▶ INSTRUCTIONS TO FOLLOW:
The expected answer is the set of lines in the data below between the line holding "left knee: (281, 388, 6)" and the line holding "left shoulder: (309, 263, 5)", inclusive, written out exactly.

▶ RECORDS PROVIDED:

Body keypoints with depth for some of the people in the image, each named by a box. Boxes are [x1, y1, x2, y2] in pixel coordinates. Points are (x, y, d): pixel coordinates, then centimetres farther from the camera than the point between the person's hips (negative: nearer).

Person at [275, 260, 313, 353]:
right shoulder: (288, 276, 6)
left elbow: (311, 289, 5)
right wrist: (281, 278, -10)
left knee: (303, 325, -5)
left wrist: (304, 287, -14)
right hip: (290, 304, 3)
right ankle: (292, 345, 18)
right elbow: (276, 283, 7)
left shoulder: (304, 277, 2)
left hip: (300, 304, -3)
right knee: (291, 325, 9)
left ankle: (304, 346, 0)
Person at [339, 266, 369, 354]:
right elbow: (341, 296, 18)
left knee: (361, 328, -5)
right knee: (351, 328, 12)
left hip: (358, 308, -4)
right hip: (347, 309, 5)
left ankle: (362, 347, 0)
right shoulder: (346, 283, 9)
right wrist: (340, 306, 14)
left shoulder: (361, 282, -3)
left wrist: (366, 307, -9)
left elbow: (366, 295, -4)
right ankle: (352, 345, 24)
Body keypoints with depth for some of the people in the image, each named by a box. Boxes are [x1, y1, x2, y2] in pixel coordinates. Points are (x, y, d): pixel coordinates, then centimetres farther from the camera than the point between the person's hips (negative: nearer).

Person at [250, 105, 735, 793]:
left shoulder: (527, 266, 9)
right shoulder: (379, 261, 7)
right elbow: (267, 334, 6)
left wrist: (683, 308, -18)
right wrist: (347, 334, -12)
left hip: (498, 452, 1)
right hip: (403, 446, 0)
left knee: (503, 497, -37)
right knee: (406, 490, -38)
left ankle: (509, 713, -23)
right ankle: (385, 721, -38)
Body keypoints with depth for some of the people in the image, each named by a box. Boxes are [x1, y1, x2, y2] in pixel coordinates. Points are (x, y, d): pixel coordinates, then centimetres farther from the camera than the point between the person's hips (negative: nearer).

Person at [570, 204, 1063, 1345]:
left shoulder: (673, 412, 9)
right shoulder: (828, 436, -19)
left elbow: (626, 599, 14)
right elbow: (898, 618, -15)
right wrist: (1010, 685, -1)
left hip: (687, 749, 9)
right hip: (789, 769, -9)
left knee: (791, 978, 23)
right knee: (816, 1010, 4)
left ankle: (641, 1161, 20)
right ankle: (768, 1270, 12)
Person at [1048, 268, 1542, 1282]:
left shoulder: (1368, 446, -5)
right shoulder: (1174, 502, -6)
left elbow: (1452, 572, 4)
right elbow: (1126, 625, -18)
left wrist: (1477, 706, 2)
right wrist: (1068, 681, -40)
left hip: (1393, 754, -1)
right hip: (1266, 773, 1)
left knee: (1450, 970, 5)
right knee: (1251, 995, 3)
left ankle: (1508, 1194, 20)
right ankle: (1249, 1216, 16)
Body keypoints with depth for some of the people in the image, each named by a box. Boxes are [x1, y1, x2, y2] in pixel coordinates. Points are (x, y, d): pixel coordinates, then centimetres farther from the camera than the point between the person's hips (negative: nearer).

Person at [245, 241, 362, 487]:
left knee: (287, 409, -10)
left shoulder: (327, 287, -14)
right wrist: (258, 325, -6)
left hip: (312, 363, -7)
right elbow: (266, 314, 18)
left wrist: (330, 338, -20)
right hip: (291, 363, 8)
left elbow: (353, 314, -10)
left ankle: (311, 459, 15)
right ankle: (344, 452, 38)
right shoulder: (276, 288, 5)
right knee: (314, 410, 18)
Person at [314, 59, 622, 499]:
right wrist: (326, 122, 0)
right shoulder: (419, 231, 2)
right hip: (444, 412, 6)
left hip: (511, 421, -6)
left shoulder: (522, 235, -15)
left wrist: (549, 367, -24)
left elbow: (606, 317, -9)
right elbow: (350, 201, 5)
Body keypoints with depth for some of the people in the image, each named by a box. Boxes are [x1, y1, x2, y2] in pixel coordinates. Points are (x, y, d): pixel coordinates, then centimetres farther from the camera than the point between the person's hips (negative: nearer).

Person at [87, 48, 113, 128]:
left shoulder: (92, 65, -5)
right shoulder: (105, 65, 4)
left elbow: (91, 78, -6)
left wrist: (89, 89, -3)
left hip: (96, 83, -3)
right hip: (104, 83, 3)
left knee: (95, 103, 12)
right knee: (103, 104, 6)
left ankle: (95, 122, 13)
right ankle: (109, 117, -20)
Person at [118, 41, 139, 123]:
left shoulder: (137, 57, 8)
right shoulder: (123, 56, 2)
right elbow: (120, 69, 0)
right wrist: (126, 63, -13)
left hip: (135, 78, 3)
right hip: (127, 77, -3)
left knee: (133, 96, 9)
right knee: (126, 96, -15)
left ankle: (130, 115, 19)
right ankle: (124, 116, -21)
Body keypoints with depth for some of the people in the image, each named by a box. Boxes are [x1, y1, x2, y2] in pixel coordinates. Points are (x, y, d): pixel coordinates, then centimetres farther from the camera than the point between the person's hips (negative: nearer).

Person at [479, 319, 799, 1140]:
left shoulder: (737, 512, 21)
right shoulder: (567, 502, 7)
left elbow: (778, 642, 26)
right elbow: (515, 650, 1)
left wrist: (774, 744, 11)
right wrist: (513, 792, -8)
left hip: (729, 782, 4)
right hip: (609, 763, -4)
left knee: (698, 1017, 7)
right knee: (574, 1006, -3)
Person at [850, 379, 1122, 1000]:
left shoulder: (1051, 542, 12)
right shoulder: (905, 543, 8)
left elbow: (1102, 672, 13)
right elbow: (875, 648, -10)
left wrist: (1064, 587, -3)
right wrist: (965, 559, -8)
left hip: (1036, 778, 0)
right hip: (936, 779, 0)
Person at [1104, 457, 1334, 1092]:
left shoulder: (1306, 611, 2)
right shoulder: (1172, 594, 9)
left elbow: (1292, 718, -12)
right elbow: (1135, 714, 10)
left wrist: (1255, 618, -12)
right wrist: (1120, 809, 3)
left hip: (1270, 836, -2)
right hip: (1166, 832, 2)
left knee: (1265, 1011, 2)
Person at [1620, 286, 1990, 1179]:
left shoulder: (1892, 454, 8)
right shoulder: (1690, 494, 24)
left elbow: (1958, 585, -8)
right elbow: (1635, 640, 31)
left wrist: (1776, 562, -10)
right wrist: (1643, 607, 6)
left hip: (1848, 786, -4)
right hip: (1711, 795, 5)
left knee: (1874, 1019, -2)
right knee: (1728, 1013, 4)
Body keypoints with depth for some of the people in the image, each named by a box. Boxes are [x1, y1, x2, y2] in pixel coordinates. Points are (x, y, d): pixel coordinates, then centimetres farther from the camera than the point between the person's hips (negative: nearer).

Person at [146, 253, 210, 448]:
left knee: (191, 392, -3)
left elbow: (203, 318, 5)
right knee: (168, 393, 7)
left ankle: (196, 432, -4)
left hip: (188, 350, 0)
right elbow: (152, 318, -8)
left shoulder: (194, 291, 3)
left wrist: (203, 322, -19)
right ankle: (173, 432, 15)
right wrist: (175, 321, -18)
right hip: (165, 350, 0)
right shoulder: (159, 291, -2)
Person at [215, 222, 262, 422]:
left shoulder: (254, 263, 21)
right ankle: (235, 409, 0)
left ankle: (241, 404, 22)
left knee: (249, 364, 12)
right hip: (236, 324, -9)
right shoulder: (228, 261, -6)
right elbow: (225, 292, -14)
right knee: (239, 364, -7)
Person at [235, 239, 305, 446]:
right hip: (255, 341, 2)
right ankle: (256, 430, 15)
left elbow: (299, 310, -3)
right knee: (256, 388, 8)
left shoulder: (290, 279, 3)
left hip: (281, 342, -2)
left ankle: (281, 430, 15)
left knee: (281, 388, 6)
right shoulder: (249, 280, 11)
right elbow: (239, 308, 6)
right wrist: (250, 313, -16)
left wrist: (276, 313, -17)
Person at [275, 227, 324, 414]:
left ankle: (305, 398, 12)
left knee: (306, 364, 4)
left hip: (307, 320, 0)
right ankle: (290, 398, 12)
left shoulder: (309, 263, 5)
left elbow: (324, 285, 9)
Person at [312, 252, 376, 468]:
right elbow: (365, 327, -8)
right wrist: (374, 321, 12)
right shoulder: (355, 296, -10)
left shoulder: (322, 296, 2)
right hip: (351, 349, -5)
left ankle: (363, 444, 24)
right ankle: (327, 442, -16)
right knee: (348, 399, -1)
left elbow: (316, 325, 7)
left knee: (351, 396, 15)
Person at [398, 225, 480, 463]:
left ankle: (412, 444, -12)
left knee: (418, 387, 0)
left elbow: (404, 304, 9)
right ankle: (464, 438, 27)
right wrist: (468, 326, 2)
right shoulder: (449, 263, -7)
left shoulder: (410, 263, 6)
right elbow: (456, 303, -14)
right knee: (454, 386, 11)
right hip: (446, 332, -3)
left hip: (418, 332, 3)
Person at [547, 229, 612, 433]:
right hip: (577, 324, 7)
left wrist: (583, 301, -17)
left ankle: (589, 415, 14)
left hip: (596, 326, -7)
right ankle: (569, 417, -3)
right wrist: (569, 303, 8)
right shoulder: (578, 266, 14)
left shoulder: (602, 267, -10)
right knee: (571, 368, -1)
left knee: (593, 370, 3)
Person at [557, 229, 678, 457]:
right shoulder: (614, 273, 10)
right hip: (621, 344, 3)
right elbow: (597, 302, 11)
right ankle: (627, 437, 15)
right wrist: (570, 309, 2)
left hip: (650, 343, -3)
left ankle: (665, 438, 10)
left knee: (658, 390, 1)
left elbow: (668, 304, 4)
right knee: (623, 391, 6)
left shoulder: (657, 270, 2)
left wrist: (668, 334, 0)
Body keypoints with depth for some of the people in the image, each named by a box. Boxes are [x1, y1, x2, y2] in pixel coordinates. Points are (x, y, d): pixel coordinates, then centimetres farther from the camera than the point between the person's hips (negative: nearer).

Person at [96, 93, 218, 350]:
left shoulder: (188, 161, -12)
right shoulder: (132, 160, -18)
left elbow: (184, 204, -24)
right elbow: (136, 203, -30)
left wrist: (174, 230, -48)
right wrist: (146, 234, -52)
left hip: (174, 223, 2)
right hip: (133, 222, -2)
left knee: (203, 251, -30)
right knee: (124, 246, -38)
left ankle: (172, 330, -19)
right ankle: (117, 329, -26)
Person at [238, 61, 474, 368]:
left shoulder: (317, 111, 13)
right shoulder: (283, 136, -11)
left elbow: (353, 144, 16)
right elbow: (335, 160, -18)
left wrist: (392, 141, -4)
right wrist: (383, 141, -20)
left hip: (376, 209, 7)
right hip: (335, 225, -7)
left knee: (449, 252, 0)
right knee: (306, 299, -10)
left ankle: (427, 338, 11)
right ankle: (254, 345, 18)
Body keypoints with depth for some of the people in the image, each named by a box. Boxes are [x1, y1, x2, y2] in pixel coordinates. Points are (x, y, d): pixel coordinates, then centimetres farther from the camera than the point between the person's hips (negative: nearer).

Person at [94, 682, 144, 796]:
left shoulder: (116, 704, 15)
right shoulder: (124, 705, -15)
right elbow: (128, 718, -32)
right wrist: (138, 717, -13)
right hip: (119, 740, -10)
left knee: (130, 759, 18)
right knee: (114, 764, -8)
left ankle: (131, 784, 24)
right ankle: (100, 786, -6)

▶ OUTPUT:
left knee: (281, 388, 6)
right shoulder: (249, 280, 11)
right elbow: (239, 308, 6)
right wrist: (250, 313, -16)
left wrist: (276, 313, -17)
Person at [275, 227, 324, 414]:
left ankle: (305, 398, 12)
left knee: (306, 364, 4)
left hip: (307, 320, 0)
right ankle: (290, 398, 12)
left shoulder: (309, 263, 5)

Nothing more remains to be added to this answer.